Building AWS AMIs from Scratch for Immutable Infrastructures

Image

Why?

I'm a big fan of what some might call "immutable infrastructures" which, to me, boils down to manging complexity by isolating change to specific points in the life cycle of your services.
In practice this might mean you build your application image once and just recreate it if you need to update it.
Or you install your complete server once and just recreate it if you need to update it. Where this is harder on bare metal, AWS is a nice platform for this kind of immutable servers since it supports creating and running pre-built Amazon Machine Images.

In general there are two ways to build AMIs: Spinning up a new instance, customize it and create a snapshot or build the AMI from scratch.

The first option seems to be the most common case. There are several tools like packer or Netflix' aminator but since it requires to actually boot a existing AMIs, it has a few downsides. For once it requires a existing AMI which might include things you don't need but I'm more worried about the fact that it requires to actually boot a machine. This breaks the clean separation of build- and runtime and might mess up your build artefacts. Think logfiles, dhcp/cloud-init configuration and so on.

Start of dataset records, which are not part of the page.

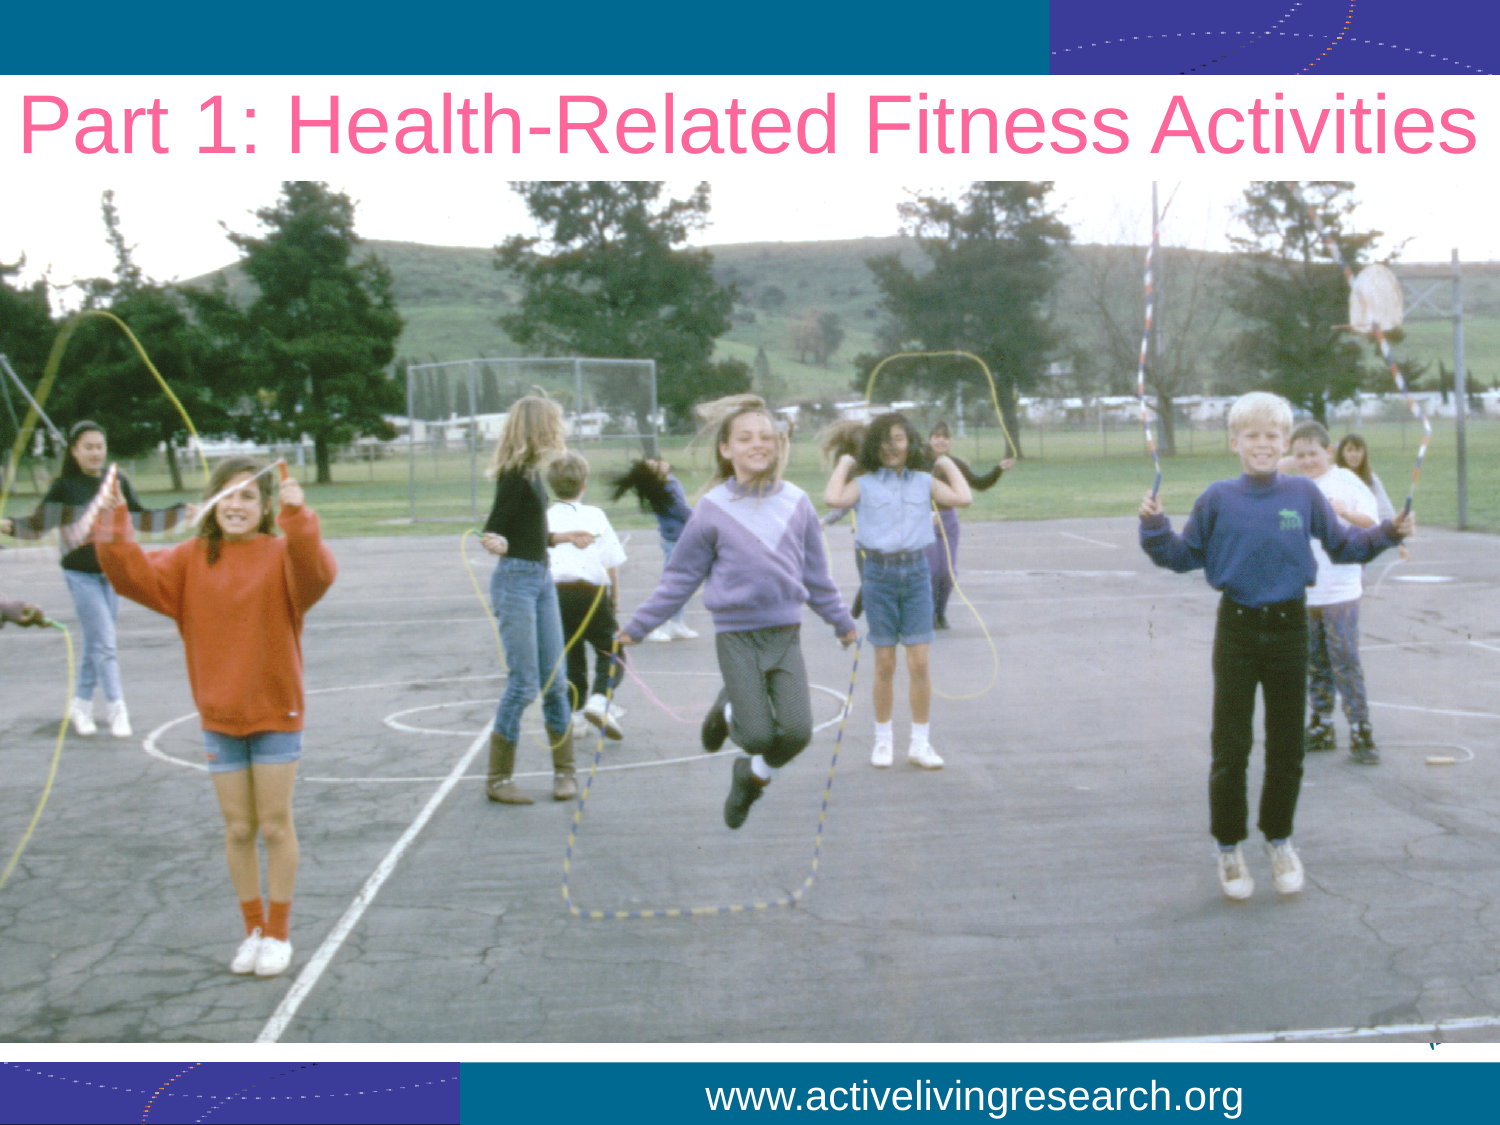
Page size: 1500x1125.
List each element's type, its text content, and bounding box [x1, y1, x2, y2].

text_box Part 1: Health-Related Fitness Activities [2, 62, 1496, 178]
picture [0, 180, 1500, 1050]
picture [0, 1062, 459, 1125]
picture [1050, 0, 1500, 75]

Sure, you can clean up those things but I prefer avoiding it in the first place by never entering the runtime before actual deployment.
Unfortunately, there isn't very good tooling nor documentation around that, so I thought I share my findings with you.
Maybe it sparks the interest in building some good tooling around that - or maybe I get to it at some point.

Building the image

There are PV and HVM instances where from a AMI building perspective the biggest difference is that PV AMIs consist of a filesystem image and a AKI (Amazon "kernel" image) reference. That kernel isn't really a kernel but in fact pv-grub, a modified grub which, depending on the AKI, assumes a grub config in (hd0)/boot/grub/menu.lst to chainload the specified kernel.

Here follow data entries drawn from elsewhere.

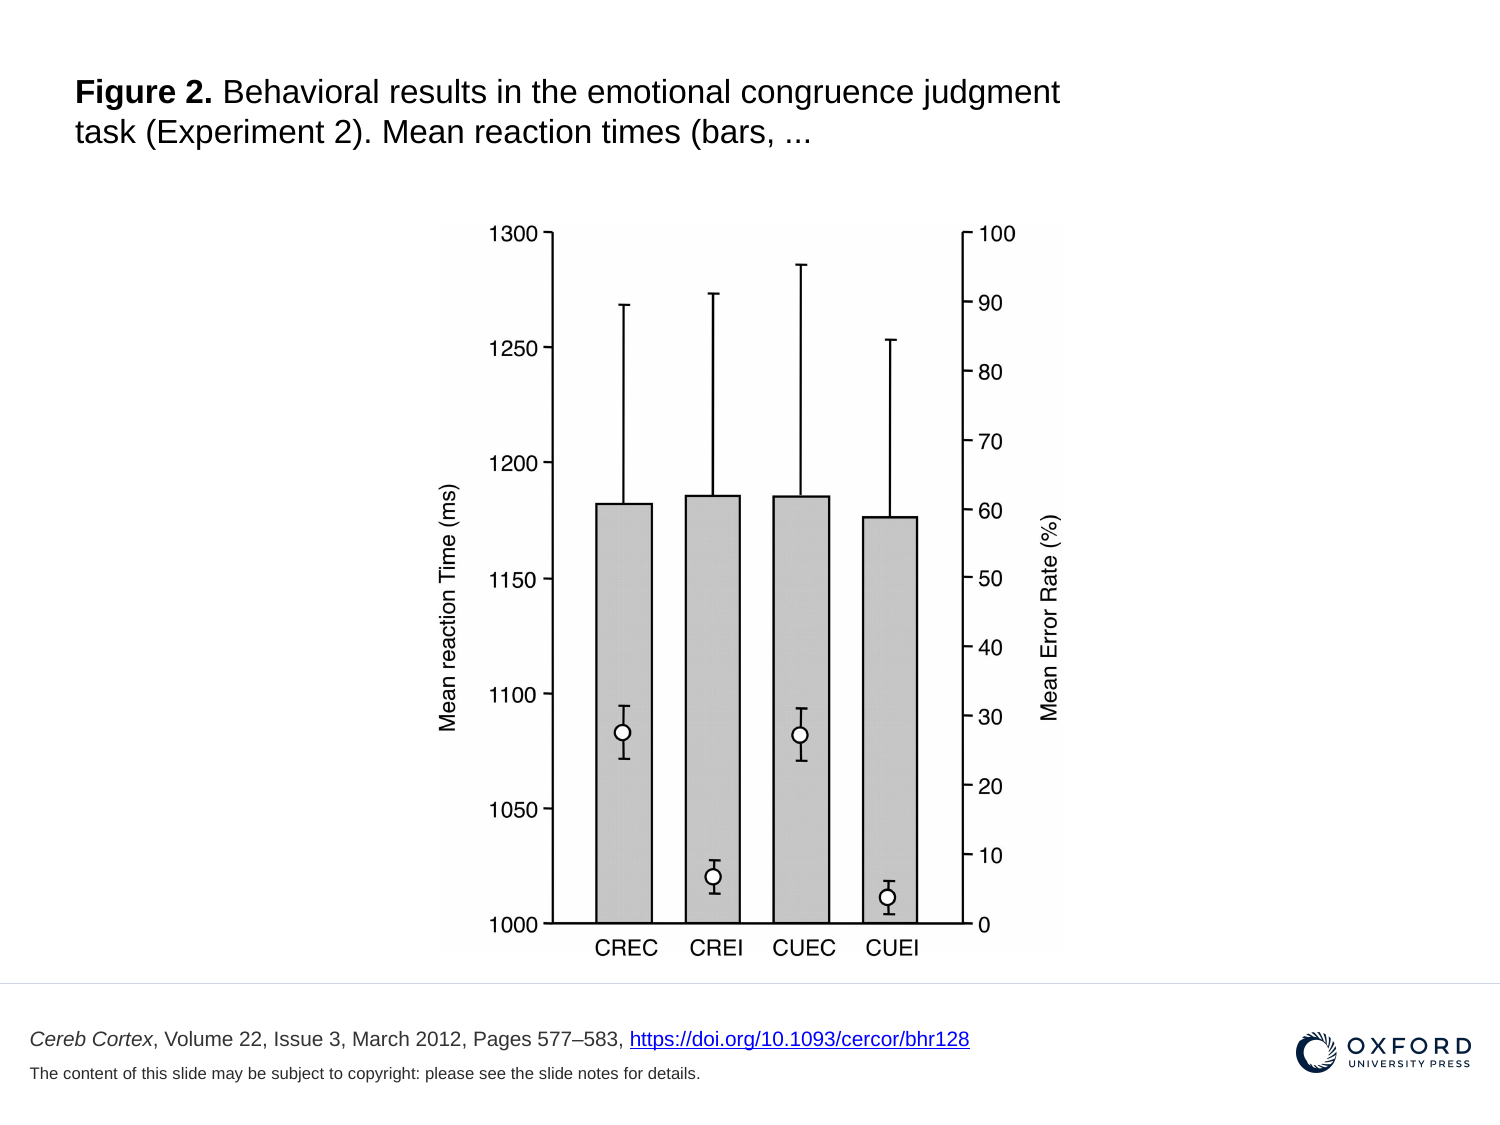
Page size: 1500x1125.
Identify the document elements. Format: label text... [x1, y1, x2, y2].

picture [1296, 1032, 1471, 1073]
footer Cereb Cortex, Volume 22, Issue 3, March 2012, Pages 577–583, https://doi.org/10.1093/cercor/bhr128 The content of this slide may be subject to copyright: please see the slide notes for details. [0, 983, 1260, 1125]
picture [437, 224, 1063, 957]
title Figure 2. Behavioral results in the emotional congruence judgment task (Experiment 2). Mean reaction times (bars, ... [75, 69, 1078, 171]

A HVM image on the other hand is a disk image with a MBR that gets executed on boot.

Paravirtual

Apparently HVM is the future, so feel free to skip this section.

Creating a PV image is simple. This creates a 10G sparse file with ext4 filesystem and a label 'root'.

dd if=/dev/zero of=filesystem.img bs=1 count=0 seek=10G
mkfs.ext4 -L root -F filesystem.img

Now you you can mount that image, install your OS (debootstrap comes handy) and create a menu.lst. You probably also want to install cloud-init to take care of your networking and fstab setup. You need to refer to the filesystem label you specified running mkfs.ext4 -L. Something like this should do it:

default 0  
fallback 1  
timeout 0  
hiddenmenu

title My-AMI  
root (hd0)  
kernel /boot/vmlinuz root=LABEL=root console=hvc0  
initrd /boot/initrd.gz  

HVM

HVM images are a bit more tricky, since we need to create a complete disk image including partition and MBR:

dd if=/dev/zero of=disk.img bs=1 count=0 seek=$SIZE 
fdisk filesystem.img << EOF
n
p
1


w
EOF
DEV_DISK=$(losetup -f --show disk.img)
DEV=/dev/mapper/$(kpartx -av $DEV_DISK | cut -d' ' -f3)

Now you can mount $DEV and install your OS. Running update-grub/grub-mkconfig should detect and use the disk images UUID. On some systems it seems to require a unmount/detach and remount of the disk image, otherwise you end up with root= pointing /dev/loopX. To detach the mappings and loop device once you're done, run:

kpartx -d $DEV_DISK
losetup -d $DEV_DISK

After that, you need to install grub to the MBR of the disk image by running:

grub-install disk.img --root-directory $PWD/mnt

Note: Took me some time to figure out that --root-directory needs an absolute path.

Bundle, Upload and register AMI

For some reasons there is no way to bundle and upload images with the new aws cli, so we're using the old AWS tools.
ec2-bundle-image will turn the disk or filesystem images into bundles ready to be uploaded to S3 by ec2-upload-bundle. Now you just need to register your AMI with aws ec2 register-image and make sure --virtualization-type matches the kind of image you built. If you run in multiple regions, you can use aws ec2 copy-image to replicate your AMIs across regions.

Debugging

If you're AMI doesn't boot, you can get the console output by running aws ec2 get-console-output --instance-id .... This is encoded as json but you can use the great tool jq to get just the output including all it's ANSI colored glory like this:

aws ec2 get-console-output --instance-id ... | jq -r .Output

If you don't want to wait for your ec2 instance at all, you can also just test the images locally. For HVM this is trivial. Just run kvm disk.img or qemu disk.img.

Automation and Integration

Right now I'm using a, pretty messy, Makefile to automate all this. It takes some files and a provisioner script to customize the AMIs. The general idea is to use some CI server to build fresh AMIs on every push and to just recreate your EC2 instances with the new AMIs once you want to roll out your changes.
It would be great to have proper tooling for all this. Packer looks promising, just misses a way to build from scratch.